* YOUR GOAL: Return each line of the listing that follows in which the string "Jackson" can be found.

──────── TASK INPUTS

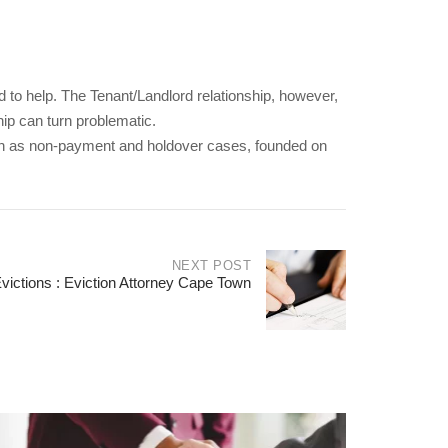
ed to help. The Tenant/Landlord relationship, however,
hip can turn problematic.
ch as non-payment and holdover cases, founded on
NEXT POST
ictions : Eviction Attorney Cape Town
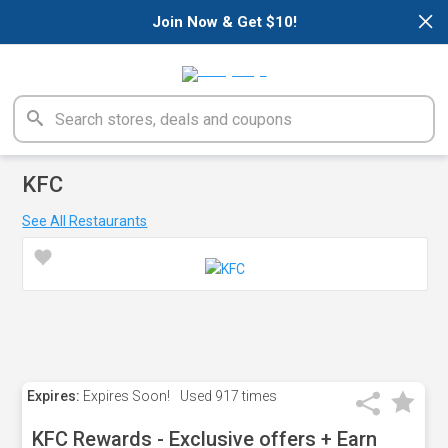
×
Join Now & Get $10!
KFC
See All Restaurants
Expires:
Expires Soon!
Used
917 times
KFC Rewards - Exclusive offers + Earn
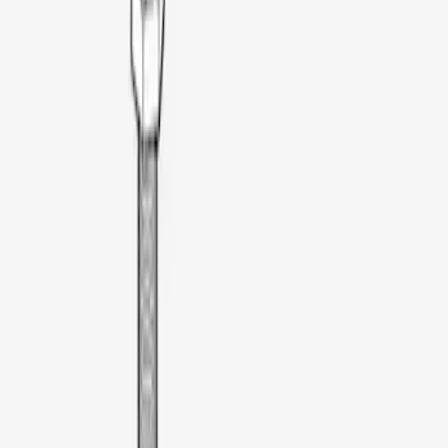
Truxedo
(
2
)
Alltrade Tools
(
1
)
Coverking
(
1
)
Ford Performance
(
1
)
Genuine Lincoln Accessory
(
1
)
Thule
(
1
)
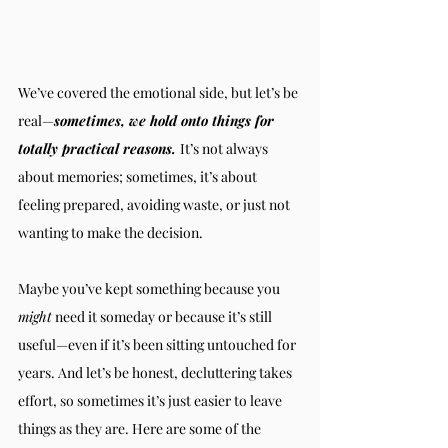
We’ve covered the emotional side, but let’s be 
real—
sometimes, we hold onto things for 
totally practical reasons. 
It’s not always 
about memories; sometimes, it’s about 
feeling prepared, avoiding waste, or just not 
wanting to make the decision.
Maybe you’ve kept something because you 
might
 need it someday or because it’s still 
useful—even if it’s been sitting untouched for 
years. And let’s be honest, decluttering takes 
effort, so sometimes it’s just easier to leave 
things as they are. Here are some of the 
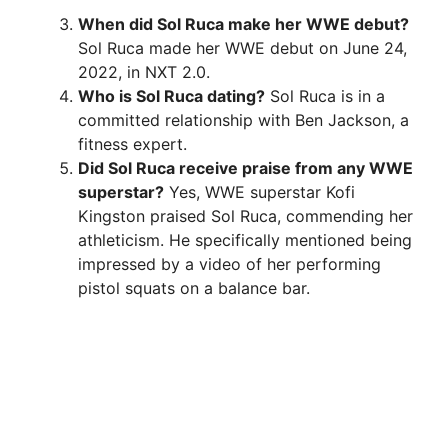
When did Sol Ruca make her WWE debut?
Sol Ruca made her WWE debut on June 24,
2022, in NXT 2.0.
Who is Sol Ruca dating?
Sol Ruca is in a
committed relationship with Ben Jackson, a
fitness expert.
Did Sol Ruca receive praise from any WWE
superstar?
Yes, WWE superstar Kofi
Kingston praised Sol Ruca, commending her
athleticism. He specifically mentioned being
impressed by a video of her performing
pistol squats on a balance bar.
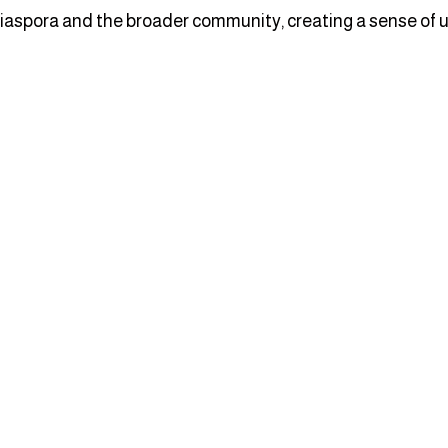
iaspora and the broader community, creating a sense of un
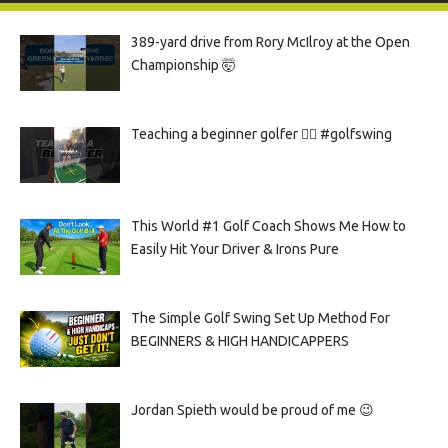
389-yard drive from Rory McIlroy at the Open
Championship 🤯
Teaching a beginner golfer 🏌️‍♀️ #golfswing
This World #1 Golf Coach Shows Me How to
Easily Hit Your Driver & Irons Pure
The Simple Golf Swing Set Up Method For
BEGINNERS & HIGH HANDICAPPERS
Jordan Spieth would be proud of me 😉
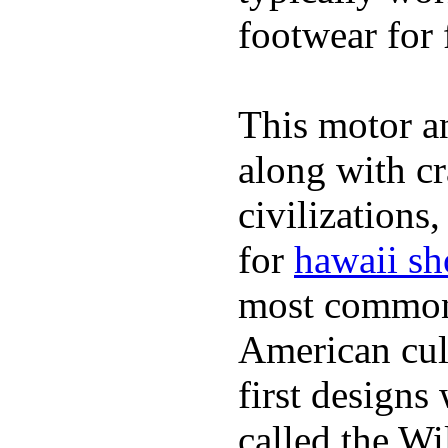
footwear for 
This motor a
along with cr
civilizations
for
hawaii sh
most commonl
American cult
first design
called the W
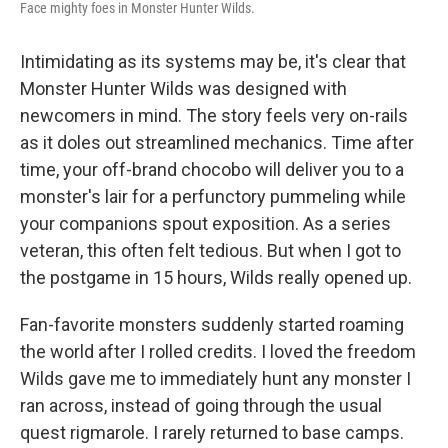
Face mighty foes in Monster Hunter Wilds.
Intimidating as its systems may be, it's clear that
Monster Hunter Wilds was designed with
newcomers in mind. The story feels very on-rails
as it doles out streamlined mechanics. Time after
time, your off-brand chocobo will deliver you to a
monster's lair for a perfunctory pummeling while
your companions spout exposition. As a series
veteran, this often felt tedious. But when I got to
the postgame in 15 hours, Wilds really opened up.
Fan-favorite monsters suddenly started roaming
the world after I rolled credits. I loved the freedom
Wilds gave me to immediately hunt any monster I
ran across, instead of going through the usual
quest rigmarole. I rarely returned to base camps.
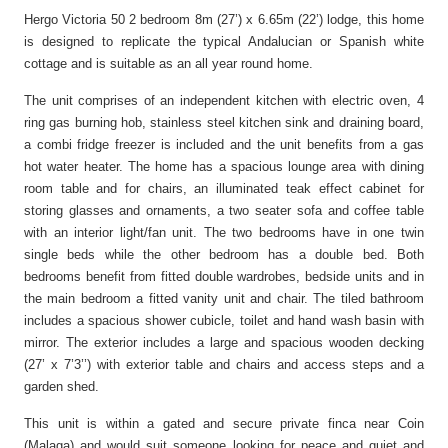
Hergo Victoria 50 2 bedroom 8m (27’) x 6.65m (22’) lodge, this home
is designed to replicate the typical Andalucian or Spanish white
cottage and is suitable as an all year round home.
The unit comprises of an independent kitchen with electric oven, 4
ring gas burning hob, stainless steel kitchen sink and draining board,
a combi fridge freezer is included and the unit benefits from a gas
hot water heater. The home has a spacious lounge area with dining
room table and for chairs, an illuminated teak effect cabinet for
storing glasses and ornaments, a two seater sofa and coffee table
with an interior light/fan unit. The two bedrooms have in one twin
single beds while the other bedroom has a double bed. Both
bedrooms benefit from fitted double wardrobes, bedside units and in
the main bedroom a fitted vanity unit and chair. The tiled bathroom
includes a spacious shower cubicle, toilet and hand wash basin with
mirror. The exterior includes a large and spacious wooden decking
(27’ x 7’3’’) with exterior table and chairs and access steps and a
garden shed.
This unit is within a gated and secure private finca near Coin
(Malaga) and would suit someone looking for peace and quiet and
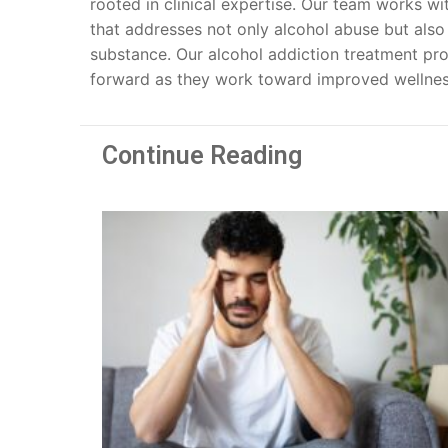
rooted in clinical expertise. Our team works wi
that addresses not only alcohol abuse but also
substance. Our alcohol addiction treatment pr
forward as they work toward improved wellnes
Continue Reading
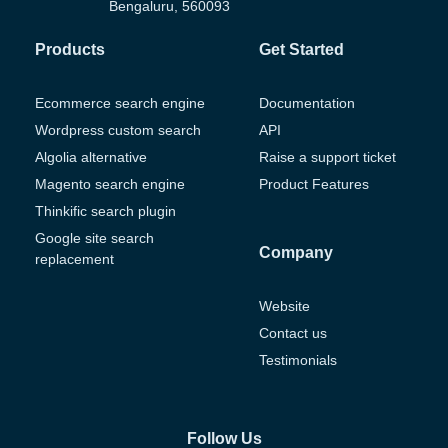
Bengaluru, 560093
Products
Get Started
Ecommerce search engine
Documentation
Wordpress custom search
API
Algolia alternative
Raise a support ticket
Magento search engine
Product Features
Thinkific search plugin
Google site search
Company
replacement
Website
Contact us
Testimonials
Follow Us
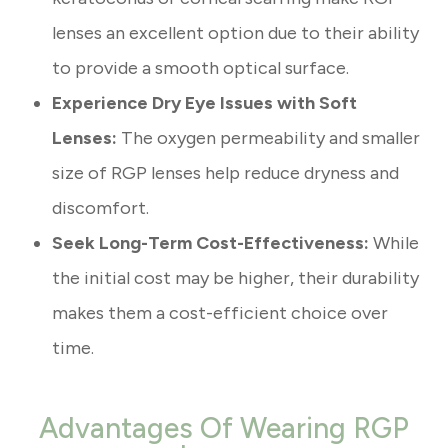
lenses an excellent option due to their ability
to provide a smooth optical surface.
Experience Dry Eye Issues with Soft
Lenses:
The oxygen permeability and smaller
size of RGP lenses help reduce dryness and
discomfort.
Seek Long-Term Cost-Effectiveness:
While
the initial cost may be higher, their durability
makes them a cost-efficient choice over
time.
Advantages Of Wearing RGP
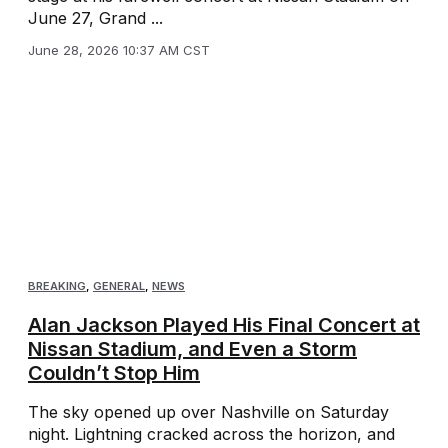
June 27, Grand ...
June 28, 2026 10:37 AM CST
BREAKING
,
GENERAL
,
NEWS
Alan Jackson Played His Final Concert at
Nissan Stadium, and Even a Storm
Couldn’t Stop Him
The sky opened up over Nashville on Saturday
night. Lightning cracked across the horizon, and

────────────────

* SOLUTION FOR THIS TASK:
committed relationship with Ben Jackson, a
Alan Jackson Played His Final Concert at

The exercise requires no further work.